ACTIVITY: Leaving all pictures aside, write out the records below precisely as given.

MATERIAL FOR THE TASK:
────────────────────

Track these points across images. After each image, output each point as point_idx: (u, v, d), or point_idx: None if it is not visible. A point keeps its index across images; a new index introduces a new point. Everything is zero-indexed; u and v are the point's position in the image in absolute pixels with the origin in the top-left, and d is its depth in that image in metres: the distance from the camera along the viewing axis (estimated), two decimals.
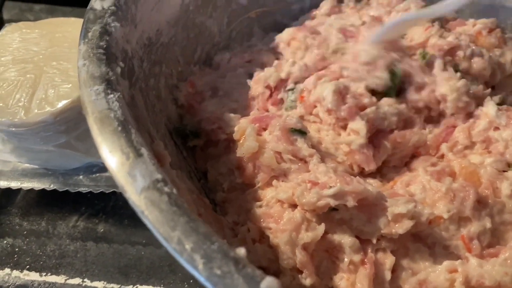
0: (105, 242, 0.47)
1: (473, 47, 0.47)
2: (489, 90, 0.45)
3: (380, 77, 0.41)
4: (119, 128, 0.27)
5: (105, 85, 0.29)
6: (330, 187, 0.34)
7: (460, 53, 0.45)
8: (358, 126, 0.38)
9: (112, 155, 0.26)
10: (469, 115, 0.43)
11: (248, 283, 0.21)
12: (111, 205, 0.49)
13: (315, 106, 0.40)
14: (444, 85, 0.42)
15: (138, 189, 0.24)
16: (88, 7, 0.36)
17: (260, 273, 0.21)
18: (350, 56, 0.44)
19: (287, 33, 0.51)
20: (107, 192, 0.45)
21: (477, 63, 0.45)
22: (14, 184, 0.46)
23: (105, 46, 0.32)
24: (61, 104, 0.43)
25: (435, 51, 0.45)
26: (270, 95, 0.43)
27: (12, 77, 0.45)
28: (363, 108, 0.39)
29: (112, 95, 0.29)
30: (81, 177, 0.46)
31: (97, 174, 0.46)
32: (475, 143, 0.41)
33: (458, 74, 0.43)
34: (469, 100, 0.42)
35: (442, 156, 0.41)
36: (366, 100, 0.40)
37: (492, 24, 0.51)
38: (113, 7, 0.36)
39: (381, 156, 0.39)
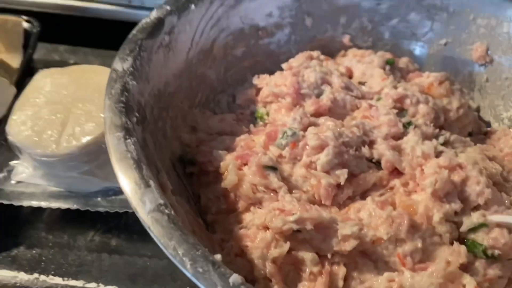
0: (117, 254, 0.57)
1: (419, 96, 0.57)
2: (436, 130, 0.55)
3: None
4: (134, 166, 0.37)
5: (124, 132, 0.39)
6: (293, 214, 0.43)
7: (408, 101, 0.56)
8: (342, 173, 0.48)
9: (129, 186, 0.36)
10: None
11: (220, 277, 0.31)
12: (122, 223, 0.59)
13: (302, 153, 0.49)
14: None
15: (146, 211, 0.34)
16: (111, 67, 0.46)
17: (230, 271, 0.31)
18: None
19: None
20: (120, 212, 0.55)
21: (422, 109, 0.56)
22: (44, 204, 0.55)
23: (124, 101, 0.43)
24: (85, 139, 0.53)
25: (387, 99, 0.55)
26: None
27: (46, 116, 0.55)
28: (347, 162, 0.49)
29: (129, 140, 0.39)
30: (99, 199, 0.55)
31: (113, 197, 0.55)
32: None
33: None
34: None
35: (392, 187, 0.50)
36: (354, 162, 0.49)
37: (442, 77, 0.61)
38: (131, 69, 0.46)
39: (343, 197, 0.48)
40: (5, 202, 0.55)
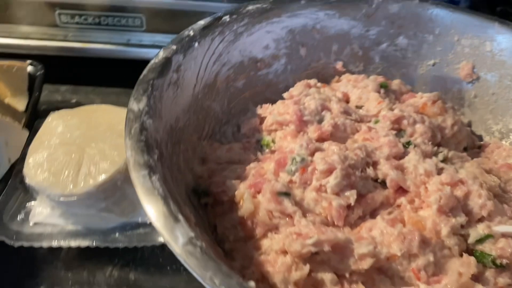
0: (136, 287, 0.58)
1: (415, 116, 0.60)
2: (435, 148, 0.58)
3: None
4: (162, 202, 0.39)
5: (148, 170, 0.41)
6: (310, 237, 0.46)
7: (405, 122, 0.59)
8: (351, 194, 0.50)
9: (159, 222, 0.38)
10: None
11: None
12: (139, 257, 0.61)
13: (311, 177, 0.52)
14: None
15: (179, 245, 0.36)
16: (128, 108, 0.48)
17: None
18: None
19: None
20: (139, 246, 0.57)
21: (419, 128, 0.59)
22: (63, 243, 0.57)
23: (144, 139, 0.45)
24: (101, 178, 0.55)
25: (384, 120, 0.59)
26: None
27: (61, 158, 0.57)
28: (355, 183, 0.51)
29: (154, 177, 0.41)
30: (117, 234, 0.57)
31: (130, 232, 0.57)
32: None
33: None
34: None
35: (399, 205, 0.53)
36: (361, 183, 0.52)
37: (435, 97, 0.65)
38: (146, 108, 0.48)
39: (354, 217, 0.50)
40: (26, 244, 0.56)
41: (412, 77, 0.75)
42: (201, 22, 0.62)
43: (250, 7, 0.67)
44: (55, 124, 0.62)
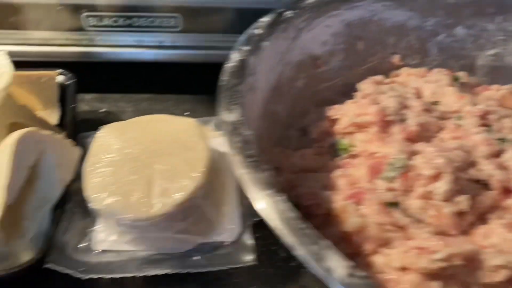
0: None
1: (500, 110, 0.57)
2: None
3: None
4: (301, 226, 0.34)
5: (272, 189, 0.37)
6: (436, 251, 0.41)
7: (491, 117, 0.55)
8: (463, 199, 0.46)
9: (305, 253, 0.33)
10: None
11: None
12: (212, 279, 0.55)
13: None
14: None
15: (340, 279, 0.31)
16: (221, 120, 0.43)
17: None
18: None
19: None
20: (224, 269, 0.51)
21: (506, 123, 0.55)
22: (138, 273, 0.50)
23: (252, 154, 0.40)
24: (179, 196, 0.49)
25: (469, 116, 0.55)
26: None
27: (127, 176, 0.51)
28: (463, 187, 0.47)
29: (280, 198, 0.36)
30: (199, 257, 0.51)
31: (210, 254, 0.52)
32: None
33: None
34: None
35: (506, 208, 0.49)
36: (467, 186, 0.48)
37: None
38: (241, 118, 0.43)
39: (465, 224, 0.47)
40: (95, 276, 0.50)
41: (472, 68, 0.71)
42: (266, 19, 0.57)
43: (310, 0, 0.62)
44: (108, 140, 0.55)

────────────────────

PROBLEM SOLUTION:
Track these points across images. After each image, output each point as point_idx: (u, v, d), or point_idx: None if it is not visible. A point keeps its index across images; a new index introduces a new point. Everything is zero-indexed; u and v are the point's position in the image in absolute pixels with the origin in the top-left, and d is its depth in that image in metres: the distance from the camera along the viewing axis (estimated), two decimals.
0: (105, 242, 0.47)
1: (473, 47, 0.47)
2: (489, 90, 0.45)
3: (380, 77, 0.41)
4: (119, 128, 0.27)
5: (105, 85, 0.29)
6: (330, 187, 0.34)
7: (460, 53, 0.45)
8: (358, 126, 0.38)
9: (112, 155, 0.26)
10: (469, 115, 0.43)
11: (248, 283, 0.21)
12: (111, 205, 0.49)
13: (315, 106, 0.40)
14: (444, 85, 0.42)
15: (138, 189, 0.24)
16: (88, 7, 0.36)
17: (260, 273, 0.21)
18: (350, 56, 0.44)
19: (287, 33, 0.51)
20: (107, 192, 0.45)
21: (477, 63, 0.45)
22: (14, 184, 0.46)
23: (105, 46, 0.32)
24: (61, 104, 0.43)
25: (435, 51, 0.45)
26: (270, 95, 0.43)
27: (12, 77, 0.45)
28: (363, 108, 0.39)
29: (112, 95, 0.29)
30: (81, 177, 0.46)
31: (97, 174, 0.46)
32: (475, 143, 0.41)
33: (458, 74, 0.43)
34: (469, 100, 0.42)
35: (442, 156, 0.41)
36: (366, 100, 0.40)
37: (492, 24, 0.51)
38: (113, 7, 0.36)
39: (381, 156, 0.39)
0: (117, 254, 0.57)
1: (419, 96, 0.57)
2: (436, 130, 0.55)
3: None
4: (134, 166, 0.37)
5: (124, 132, 0.39)
6: (293, 214, 0.43)
7: (408, 101, 0.56)
8: (342, 173, 0.48)
9: (129, 186, 0.36)
10: None
11: (220, 277, 0.31)
12: (122, 223, 0.59)
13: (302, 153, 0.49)
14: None
15: (146, 211, 0.34)
16: (111, 67, 0.46)
17: (230, 271, 0.31)
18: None
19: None
20: (120, 212, 0.55)
21: (422, 109, 0.56)
22: (44, 204, 0.55)
23: (124, 101, 0.43)
24: (85, 139, 0.53)
25: (387, 99, 0.55)
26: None
27: (46, 116, 0.55)
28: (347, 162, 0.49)
29: (129, 140, 0.39)
30: (99, 199, 0.55)
31: (113, 197, 0.55)
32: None
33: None
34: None
35: (392, 187, 0.50)
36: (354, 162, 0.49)
37: (442, 77, 0.61)
38: (131, 69, 0.46)
39: (343, 197, 0.48)
40: (5, 202, 0.55)
0: (136, 287, 0.58)
1: (415, 116, 0.60)
2: (435, 148, 0.58)
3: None
4: (162, 202, 0.39)
5: (148, 170, 0.41)
6: (310, 237, 0.46)
7: (405, 122, 0.59)
8: (351, 194, 0.50)
9: (159, 222, 0.38)
10: None
11: None
12: (139, 257, 0.61)
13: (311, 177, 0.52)
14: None
15: (179, 245, 0.36)
16: (128, 108, 0.48)
17: None
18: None
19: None
20: (139, 246, 0.57)
21: (419, 128, 0.59)
22: (63, 243, 0.57)
23: (144, 139, 0.45)
24: (101, 178, 0.55)
25: (384, 120, 0.59)
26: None
27: (61, 158, 0.57)
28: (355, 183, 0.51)
29: (154, 177, 0.41)
30: (117, 234, 0.57)
31: (130, 232, 0.57)
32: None
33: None
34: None
35: (399, 205, 0.53)
36: (361, 183, 0.52)
37: (435, 97, 0.65)
38: (146, 108, 0.48)
39: (354, 217, 0.50)
40: (26, 244, 0.56)
41: (412, 77, 0.75)
42: (201, 22, 0.62)
43: (250, 7, 0.67)
44: (55, 124, 0.62)
0: None
1: (500, 110, 0.57)
2: None
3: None
4: (301, 226, 0.34)
5: (272, 189, 0.37)
6: (436, 251, 0.41)
7: (491, 117, 0.55)
8: (463, 199, 0.46)
9: (305, 253, 0.33)
10: None
11: None
12: (212, 279, 0.55)
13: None
14: None
15: (340, 279, 0.31)
16: (221, 120, 0.43)
17: None
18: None
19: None
20: (224, 269, 0.51)
21: (506, 123, 0.55)
22: (138, 273, 0.50)
23: (252, 154, 0.40)
24: (179, 196, 0.49)
25: (469, 116, 0.55)
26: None
27: (127, 176, 0.51)
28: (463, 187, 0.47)
29: (280, 198, 0.36)
30: (199, 257, 0.51)
31: (210, 254, 0.52)
32: None
33: None
34: None
35: (506, 208, 0.49)
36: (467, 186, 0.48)
37: None
38: (241, 118, 0.43)
39: (465, 224, 0.47)
40: (95, 276, 0.50)
41: (472, 68, 0.71)
42: (266, 19, 0.57)
43: (310, 0, 0.62)
44: (108, 140, 0.55)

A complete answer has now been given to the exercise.